Definitely an improvement.

p.s. all this, in ext4 FS.

pquerna · on May 3, 2010

its not the same on filesystems like ext3 with ordered data mode (the default).

fsync on those kind of filesystems will flush everything, not just a single file, though I believe there has been some more recent work in 2.6 to improve this behavior.

jedbrown · on May 3, 2010

> recent work in 2.6

So, since 2003?

geocar · on May 3, 2010

This has nothing to do with fsync().

If you lseek() back to the beginning after each write(), this behavior should never occur.

Growing a file is complicated, and may require extra unexpected disk accesses while the directory entry is modified or the free blocks are reassigned. These are what are blocking the write(), and write() will do them eventually, on a busy enough system, whether you call fsync() or not.

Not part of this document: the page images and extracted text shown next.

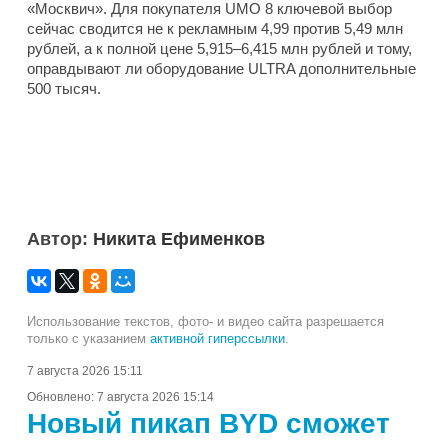
«Москвич». Для покупателя UMO 8 ключевой выбор
сейчас сводится не к рекламным 4,99 против 5,49 млн
рублей, а к полной цене 5,915–6,415 млн рублей и тому,
оправдывают ли оборудование ULTRA дополнительные
500 тысяч.
Автор:
Никита Ефименков
Использование текстов, фото- и видео сайта разрешается
только с указанием
активной гиперссылки
.
7 августа 2026 15:11
Обновлено:
7 августа 2026 15:14
Новый пикап BYD сможет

houseabsolute · on May 3, 2010

Seems like a userspace write queue would solve the write-delay problem. On the other hand, it's very dangerous to report success to the user before the changes actually hit the disk, because they might make some other change to the world that depends on the contents of that file being on disk, leading to an inconsistent state.

azim · on May 3, 2010

One thing the author of this post is doing here is calling gettimeofday() in every iteration through the loops. That's an awful way to benchmark something. gettimeofday() issues a serializing instruction, which can potentially flush the entire pipeline. It can also cause cores to sync their clocks. Either way, the net result of calling gettimeofday() too often is awful multithreaded performance. Calling it much less often or using a profiler would give very different results than reported.

rbranson · on May 3, 2010

Have you considered timing the average wait time for fsync() and continuously adjusting a timer to fsync() every N milliseconds based on this data? You could queue all of your response-to-client messages to wait on this fsync(), and do tens of these per second, even on a slow drive. This technique can potentially get client responses down to fractions of a second, even in high throughput scenarios.

on May 3, 2010

[deleted]

antirez · on May 3, 2010

Hello, I already use fdatasync() in the actual Redis source code. Unfortunately it has the same problem about blocking write() but still most of the times it's much faster.